■ WHAT YOU WILL DO
Convert the lines of the data, from the line with "and therefore, the" to the line with "b) concerns a", into a Markdown table with the columns Row and Line. Number each row, and leave out blank lines.

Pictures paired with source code
----

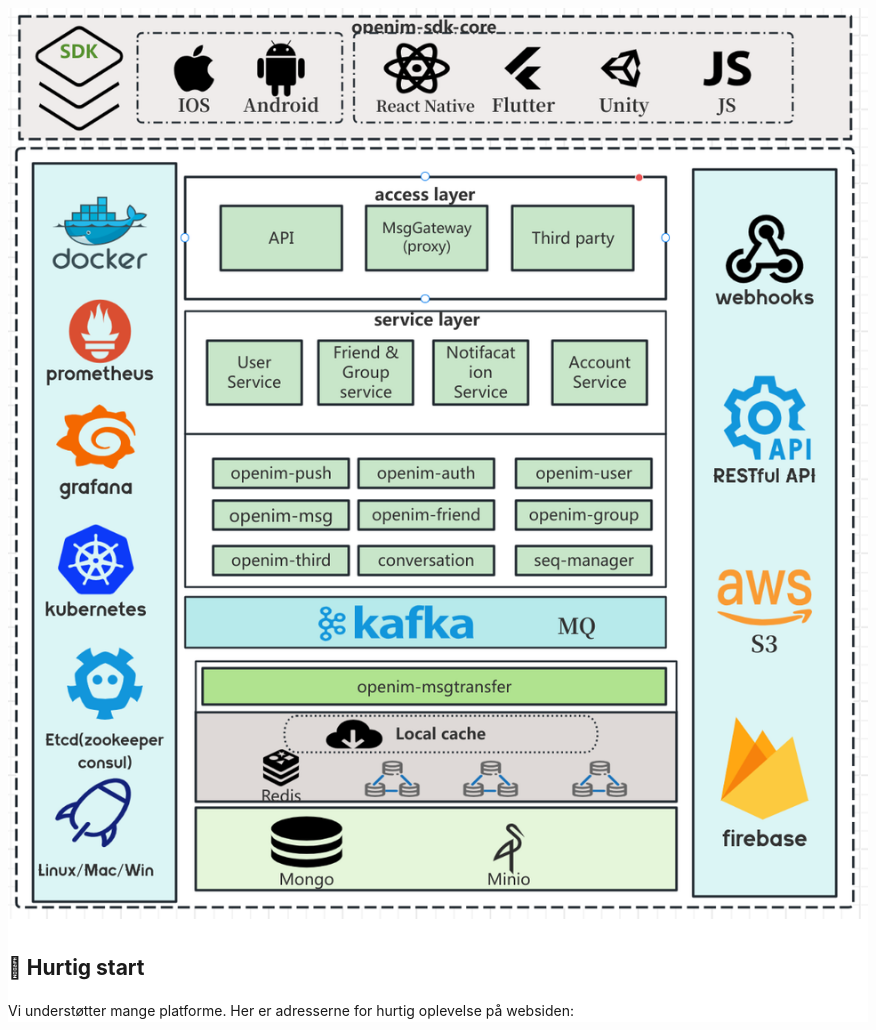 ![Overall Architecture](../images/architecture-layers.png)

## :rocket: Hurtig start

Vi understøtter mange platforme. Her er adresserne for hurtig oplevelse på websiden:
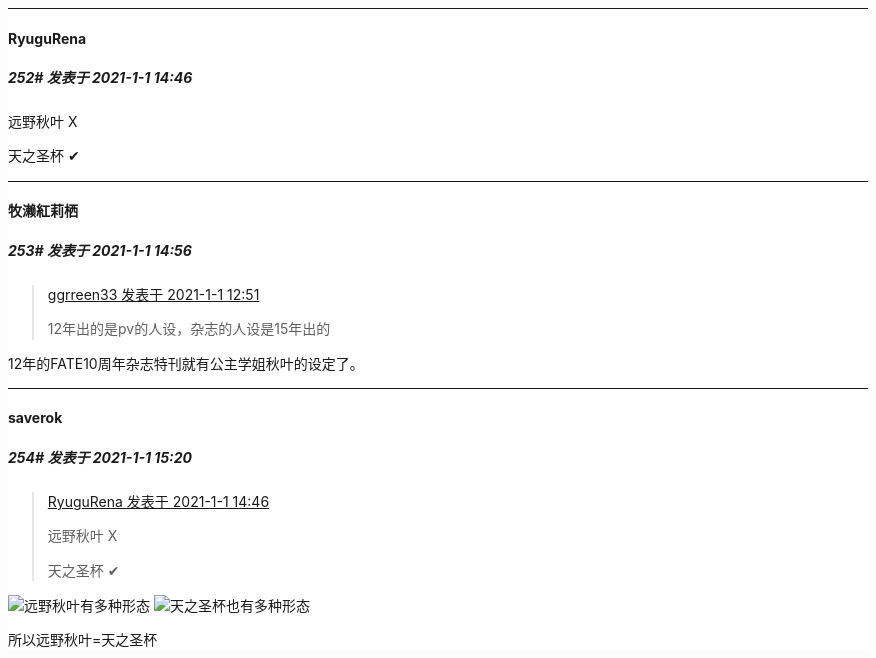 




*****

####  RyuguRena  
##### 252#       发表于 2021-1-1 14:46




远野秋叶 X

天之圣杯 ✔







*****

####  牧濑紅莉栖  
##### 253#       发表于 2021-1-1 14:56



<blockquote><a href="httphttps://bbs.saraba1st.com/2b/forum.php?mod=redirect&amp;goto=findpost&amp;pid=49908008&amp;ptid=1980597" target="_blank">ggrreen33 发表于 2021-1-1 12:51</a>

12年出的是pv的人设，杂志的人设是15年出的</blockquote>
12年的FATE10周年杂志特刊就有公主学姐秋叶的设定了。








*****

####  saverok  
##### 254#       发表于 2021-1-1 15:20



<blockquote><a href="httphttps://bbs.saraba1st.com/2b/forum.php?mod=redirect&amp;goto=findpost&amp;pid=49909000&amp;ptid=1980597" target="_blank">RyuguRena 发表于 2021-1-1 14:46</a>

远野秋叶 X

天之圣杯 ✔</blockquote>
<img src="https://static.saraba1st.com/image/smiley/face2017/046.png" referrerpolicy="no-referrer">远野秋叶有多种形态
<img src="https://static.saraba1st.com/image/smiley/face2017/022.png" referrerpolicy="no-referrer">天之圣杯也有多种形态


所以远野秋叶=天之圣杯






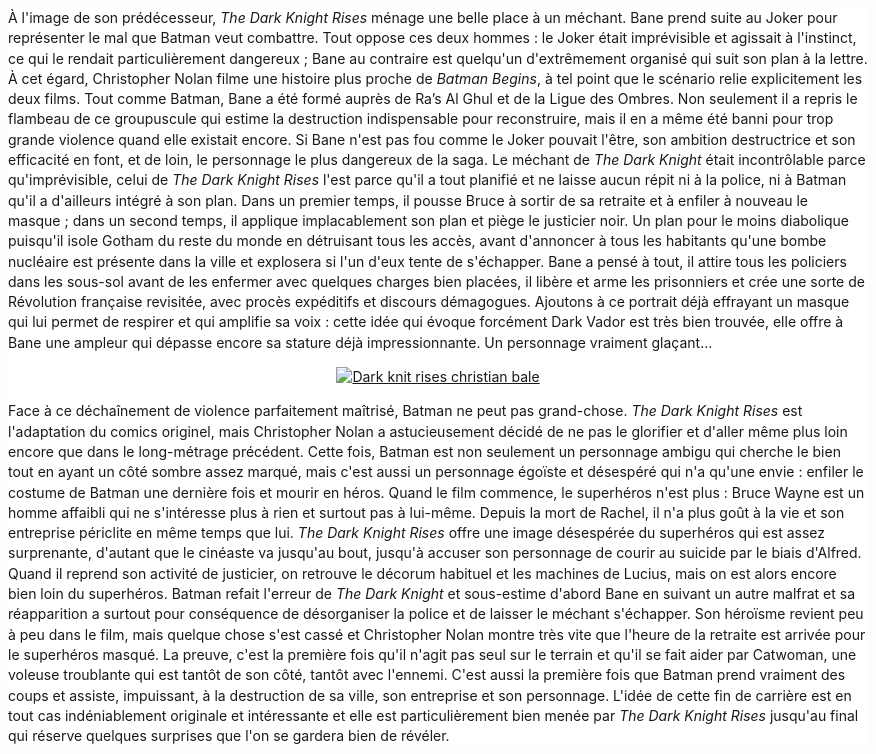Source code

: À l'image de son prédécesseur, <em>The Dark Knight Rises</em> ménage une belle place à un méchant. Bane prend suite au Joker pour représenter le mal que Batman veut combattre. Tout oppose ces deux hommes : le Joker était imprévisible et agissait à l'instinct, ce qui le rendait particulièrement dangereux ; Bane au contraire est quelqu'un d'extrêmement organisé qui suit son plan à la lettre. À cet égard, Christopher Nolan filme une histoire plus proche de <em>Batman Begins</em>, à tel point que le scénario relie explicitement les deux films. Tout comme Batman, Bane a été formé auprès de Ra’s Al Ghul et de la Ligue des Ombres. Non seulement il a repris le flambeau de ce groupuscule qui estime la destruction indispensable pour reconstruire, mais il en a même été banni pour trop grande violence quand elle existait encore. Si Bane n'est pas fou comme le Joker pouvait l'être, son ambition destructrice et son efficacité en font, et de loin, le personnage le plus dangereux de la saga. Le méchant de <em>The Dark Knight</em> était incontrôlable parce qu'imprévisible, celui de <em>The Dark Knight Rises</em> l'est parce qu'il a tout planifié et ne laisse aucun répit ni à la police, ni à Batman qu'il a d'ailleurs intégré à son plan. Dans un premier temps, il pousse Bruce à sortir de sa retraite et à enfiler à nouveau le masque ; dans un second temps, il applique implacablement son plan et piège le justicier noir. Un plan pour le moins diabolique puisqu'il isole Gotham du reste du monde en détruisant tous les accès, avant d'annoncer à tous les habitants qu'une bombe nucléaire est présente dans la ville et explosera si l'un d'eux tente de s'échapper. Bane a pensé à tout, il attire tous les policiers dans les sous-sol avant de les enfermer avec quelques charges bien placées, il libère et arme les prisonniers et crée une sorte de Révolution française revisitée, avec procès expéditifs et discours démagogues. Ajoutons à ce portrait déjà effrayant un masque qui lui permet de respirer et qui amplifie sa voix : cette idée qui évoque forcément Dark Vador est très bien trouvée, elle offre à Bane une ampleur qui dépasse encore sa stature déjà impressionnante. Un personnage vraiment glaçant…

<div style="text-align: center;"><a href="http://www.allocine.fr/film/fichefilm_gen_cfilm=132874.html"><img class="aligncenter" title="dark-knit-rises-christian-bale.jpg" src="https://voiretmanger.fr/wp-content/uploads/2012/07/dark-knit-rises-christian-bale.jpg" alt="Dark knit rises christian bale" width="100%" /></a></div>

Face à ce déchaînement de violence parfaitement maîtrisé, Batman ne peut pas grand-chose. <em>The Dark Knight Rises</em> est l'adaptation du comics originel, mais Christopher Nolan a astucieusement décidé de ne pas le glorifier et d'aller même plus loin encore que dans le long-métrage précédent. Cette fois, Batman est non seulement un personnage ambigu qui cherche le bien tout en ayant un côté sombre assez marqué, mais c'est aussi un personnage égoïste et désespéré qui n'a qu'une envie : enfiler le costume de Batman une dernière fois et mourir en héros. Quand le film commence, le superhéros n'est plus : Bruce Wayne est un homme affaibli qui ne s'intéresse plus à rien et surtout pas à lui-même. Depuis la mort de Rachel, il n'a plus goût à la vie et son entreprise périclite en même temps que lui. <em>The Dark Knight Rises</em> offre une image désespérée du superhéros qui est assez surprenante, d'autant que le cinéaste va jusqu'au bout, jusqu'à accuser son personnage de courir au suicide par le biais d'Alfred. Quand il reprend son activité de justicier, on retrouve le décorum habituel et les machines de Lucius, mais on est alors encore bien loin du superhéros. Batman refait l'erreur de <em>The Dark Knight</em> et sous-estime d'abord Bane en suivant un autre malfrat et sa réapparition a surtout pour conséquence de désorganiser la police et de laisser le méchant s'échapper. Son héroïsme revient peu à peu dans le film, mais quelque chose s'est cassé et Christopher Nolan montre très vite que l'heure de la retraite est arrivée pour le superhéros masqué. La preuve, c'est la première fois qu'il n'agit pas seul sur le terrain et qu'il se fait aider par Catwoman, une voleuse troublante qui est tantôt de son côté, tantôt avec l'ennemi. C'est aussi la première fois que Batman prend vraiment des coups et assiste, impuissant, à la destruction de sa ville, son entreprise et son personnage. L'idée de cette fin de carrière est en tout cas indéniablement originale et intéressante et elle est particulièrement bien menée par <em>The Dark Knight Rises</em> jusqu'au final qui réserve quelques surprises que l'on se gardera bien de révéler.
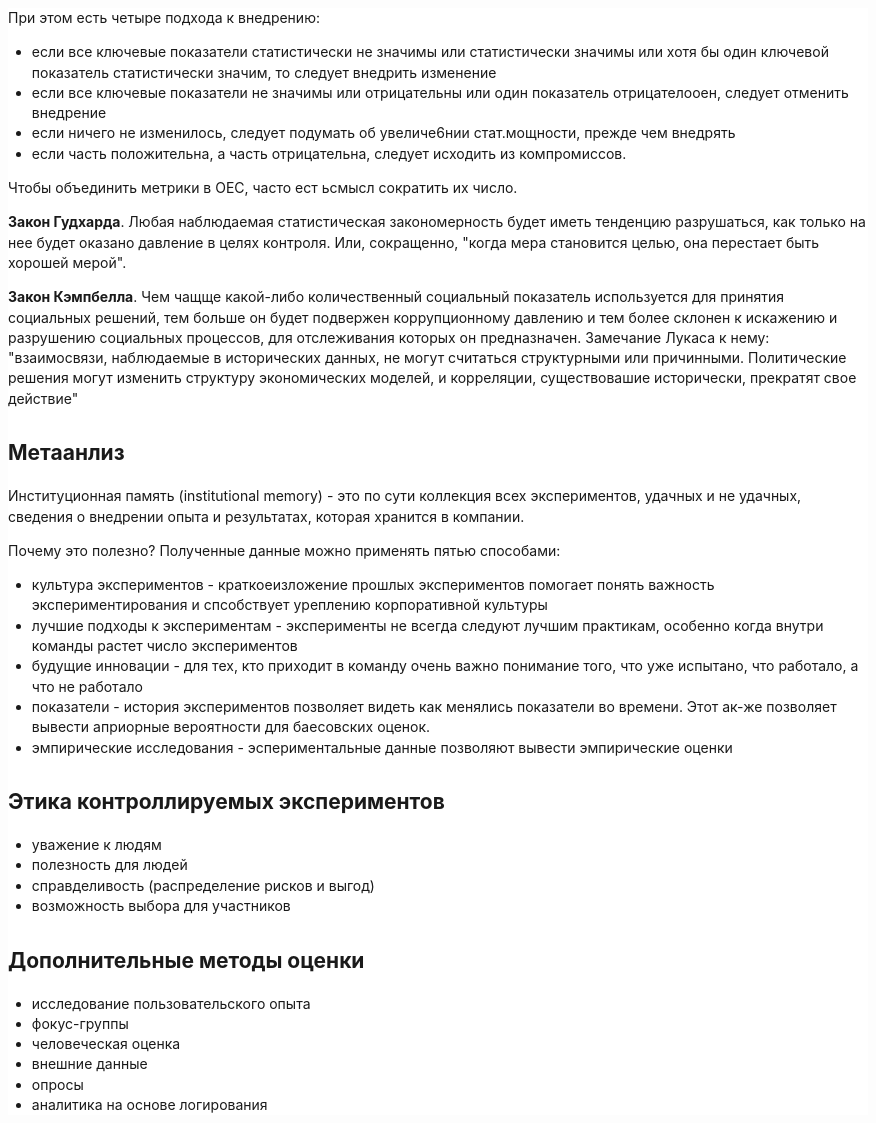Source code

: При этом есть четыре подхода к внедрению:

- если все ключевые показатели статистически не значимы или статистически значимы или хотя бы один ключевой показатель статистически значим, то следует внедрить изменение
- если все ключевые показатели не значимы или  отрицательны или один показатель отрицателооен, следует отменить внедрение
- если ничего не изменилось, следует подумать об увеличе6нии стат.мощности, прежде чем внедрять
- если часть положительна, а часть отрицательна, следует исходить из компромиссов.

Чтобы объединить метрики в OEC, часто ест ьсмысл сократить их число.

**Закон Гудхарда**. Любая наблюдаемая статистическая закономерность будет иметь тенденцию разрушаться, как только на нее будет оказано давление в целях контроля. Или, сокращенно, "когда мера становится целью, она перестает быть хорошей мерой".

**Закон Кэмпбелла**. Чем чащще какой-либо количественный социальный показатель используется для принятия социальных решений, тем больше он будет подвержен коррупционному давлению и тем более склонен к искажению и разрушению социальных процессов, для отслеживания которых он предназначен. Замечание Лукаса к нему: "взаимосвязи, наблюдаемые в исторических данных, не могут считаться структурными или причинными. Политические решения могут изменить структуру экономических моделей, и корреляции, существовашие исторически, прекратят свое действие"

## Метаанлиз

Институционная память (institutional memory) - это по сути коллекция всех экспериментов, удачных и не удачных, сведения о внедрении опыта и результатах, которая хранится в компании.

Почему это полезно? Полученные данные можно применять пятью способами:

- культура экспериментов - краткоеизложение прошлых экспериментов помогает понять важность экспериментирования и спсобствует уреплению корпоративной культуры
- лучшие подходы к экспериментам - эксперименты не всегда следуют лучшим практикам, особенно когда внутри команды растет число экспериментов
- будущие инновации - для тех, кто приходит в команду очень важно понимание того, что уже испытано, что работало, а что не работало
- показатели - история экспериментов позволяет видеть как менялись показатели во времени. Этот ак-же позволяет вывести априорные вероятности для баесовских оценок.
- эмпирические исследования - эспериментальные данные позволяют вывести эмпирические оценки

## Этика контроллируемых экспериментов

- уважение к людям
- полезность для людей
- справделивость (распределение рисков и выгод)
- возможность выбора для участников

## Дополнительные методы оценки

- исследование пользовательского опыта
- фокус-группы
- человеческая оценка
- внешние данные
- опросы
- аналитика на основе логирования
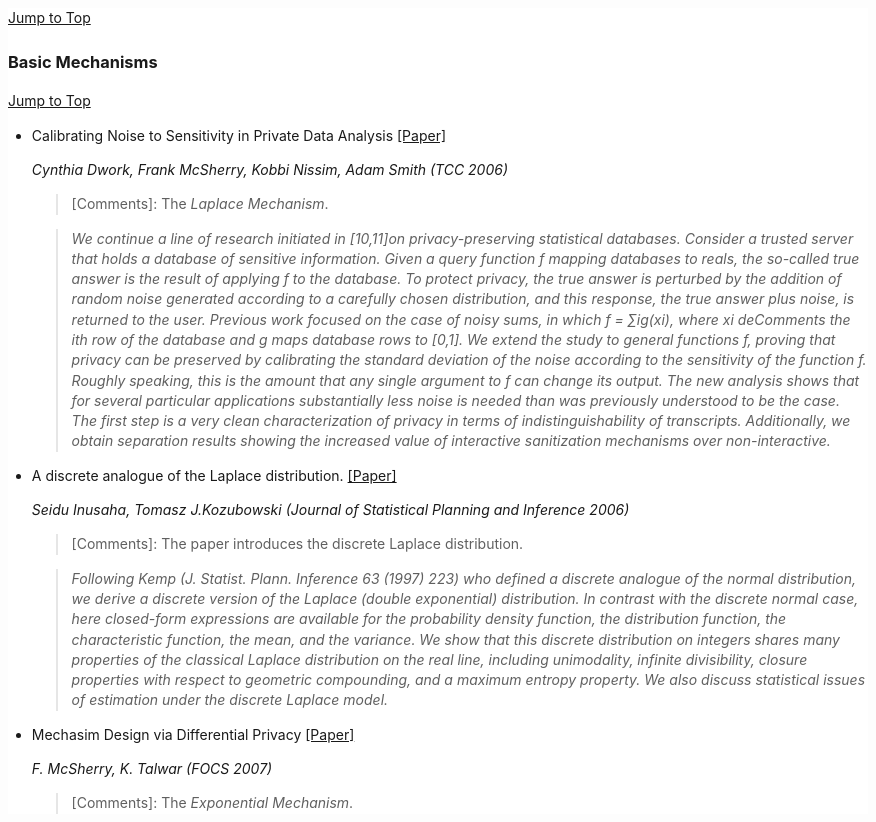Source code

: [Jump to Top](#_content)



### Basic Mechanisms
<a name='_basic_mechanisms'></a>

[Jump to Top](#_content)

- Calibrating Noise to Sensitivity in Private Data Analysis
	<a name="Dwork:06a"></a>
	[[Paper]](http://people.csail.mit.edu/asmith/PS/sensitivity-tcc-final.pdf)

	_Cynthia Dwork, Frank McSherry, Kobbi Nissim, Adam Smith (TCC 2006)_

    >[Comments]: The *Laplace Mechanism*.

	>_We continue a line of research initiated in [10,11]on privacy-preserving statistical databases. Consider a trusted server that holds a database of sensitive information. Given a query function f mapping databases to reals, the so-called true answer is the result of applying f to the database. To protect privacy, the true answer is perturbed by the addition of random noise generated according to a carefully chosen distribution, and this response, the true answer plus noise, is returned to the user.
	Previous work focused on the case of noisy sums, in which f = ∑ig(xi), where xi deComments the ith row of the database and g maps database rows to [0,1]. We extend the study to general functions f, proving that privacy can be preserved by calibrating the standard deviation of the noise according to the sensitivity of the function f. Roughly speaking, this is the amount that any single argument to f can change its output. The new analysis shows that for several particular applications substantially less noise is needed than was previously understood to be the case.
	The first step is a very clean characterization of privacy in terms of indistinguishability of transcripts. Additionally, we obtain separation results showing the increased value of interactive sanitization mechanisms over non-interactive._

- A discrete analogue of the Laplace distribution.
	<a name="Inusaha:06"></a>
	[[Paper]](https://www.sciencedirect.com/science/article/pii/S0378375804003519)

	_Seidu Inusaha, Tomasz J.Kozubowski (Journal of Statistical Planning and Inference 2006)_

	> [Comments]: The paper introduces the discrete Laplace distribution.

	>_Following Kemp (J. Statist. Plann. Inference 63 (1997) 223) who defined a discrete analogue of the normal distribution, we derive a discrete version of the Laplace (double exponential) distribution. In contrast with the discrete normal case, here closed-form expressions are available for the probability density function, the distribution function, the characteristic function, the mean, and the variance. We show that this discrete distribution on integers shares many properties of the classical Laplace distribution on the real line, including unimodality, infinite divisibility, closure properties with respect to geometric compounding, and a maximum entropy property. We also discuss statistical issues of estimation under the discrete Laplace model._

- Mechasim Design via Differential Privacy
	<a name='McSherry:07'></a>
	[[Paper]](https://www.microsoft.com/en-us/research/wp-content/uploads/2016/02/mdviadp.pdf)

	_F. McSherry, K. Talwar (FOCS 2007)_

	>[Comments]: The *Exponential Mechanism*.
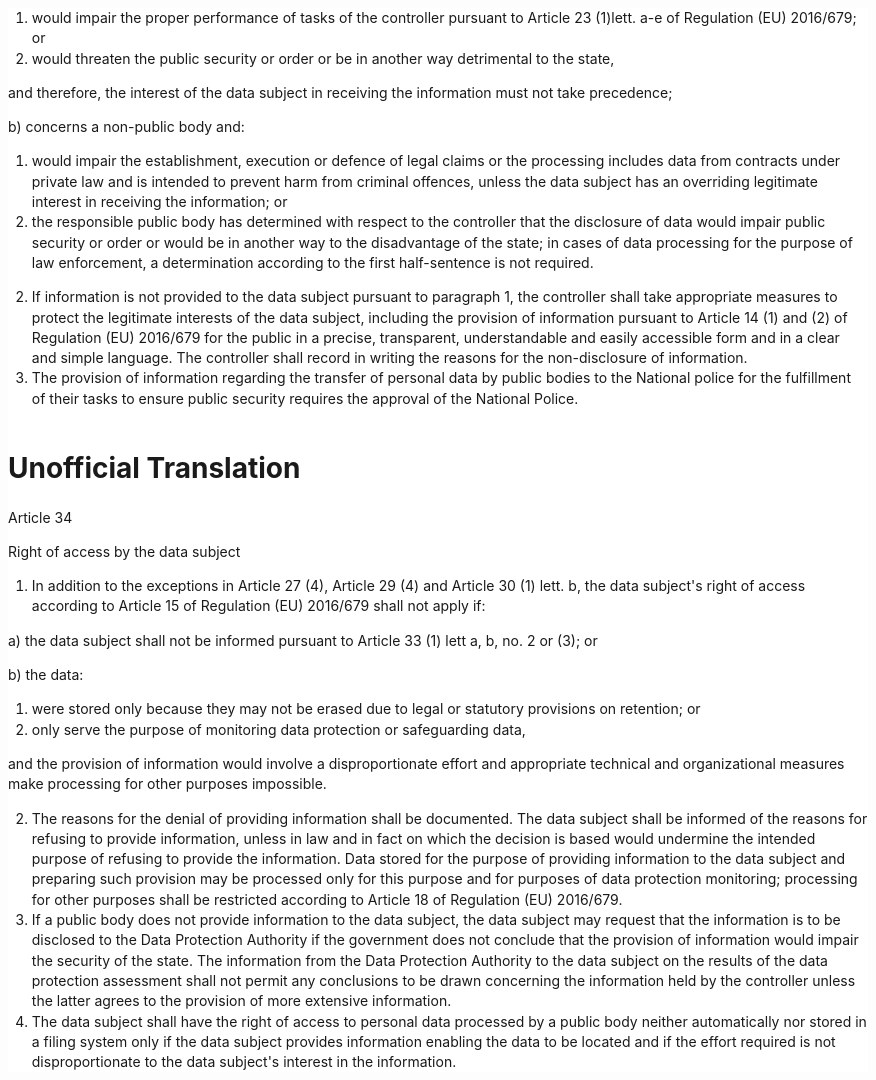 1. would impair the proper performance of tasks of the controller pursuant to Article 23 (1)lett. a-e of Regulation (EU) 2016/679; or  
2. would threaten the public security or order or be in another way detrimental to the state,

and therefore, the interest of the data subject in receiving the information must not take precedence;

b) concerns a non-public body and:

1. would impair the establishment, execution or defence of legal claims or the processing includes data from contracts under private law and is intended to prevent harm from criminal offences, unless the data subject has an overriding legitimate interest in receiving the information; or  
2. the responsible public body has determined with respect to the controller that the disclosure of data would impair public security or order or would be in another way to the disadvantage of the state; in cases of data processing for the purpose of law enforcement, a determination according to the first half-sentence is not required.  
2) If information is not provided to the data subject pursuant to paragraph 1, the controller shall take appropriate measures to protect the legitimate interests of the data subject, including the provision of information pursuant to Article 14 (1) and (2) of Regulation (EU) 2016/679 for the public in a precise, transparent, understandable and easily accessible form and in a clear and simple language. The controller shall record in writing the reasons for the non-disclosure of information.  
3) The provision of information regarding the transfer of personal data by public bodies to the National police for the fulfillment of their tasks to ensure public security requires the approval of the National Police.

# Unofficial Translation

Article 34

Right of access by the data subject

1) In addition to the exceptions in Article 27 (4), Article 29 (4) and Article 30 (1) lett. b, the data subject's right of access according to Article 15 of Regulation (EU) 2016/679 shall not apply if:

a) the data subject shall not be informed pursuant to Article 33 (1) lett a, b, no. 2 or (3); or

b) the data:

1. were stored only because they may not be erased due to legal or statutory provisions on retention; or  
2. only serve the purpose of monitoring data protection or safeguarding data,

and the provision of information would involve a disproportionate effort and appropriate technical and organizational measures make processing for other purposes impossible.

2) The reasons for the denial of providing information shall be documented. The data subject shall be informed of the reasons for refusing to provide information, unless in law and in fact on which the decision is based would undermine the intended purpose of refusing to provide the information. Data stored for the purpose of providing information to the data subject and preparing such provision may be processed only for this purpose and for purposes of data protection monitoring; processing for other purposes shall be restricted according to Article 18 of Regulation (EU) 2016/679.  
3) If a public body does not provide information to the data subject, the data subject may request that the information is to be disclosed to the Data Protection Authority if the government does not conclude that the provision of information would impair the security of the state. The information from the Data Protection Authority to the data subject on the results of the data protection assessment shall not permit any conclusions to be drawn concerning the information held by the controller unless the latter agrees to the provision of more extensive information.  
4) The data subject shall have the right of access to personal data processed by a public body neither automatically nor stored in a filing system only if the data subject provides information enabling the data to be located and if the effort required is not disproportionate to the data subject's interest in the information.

----

■ WRITTEN SOLUTION
| Row | Line |
|---|---|
| 1 | and therefore, the interest of the data subject in receiving the information must not take precedence; |
| 2 | b) concerns a non-public body and: |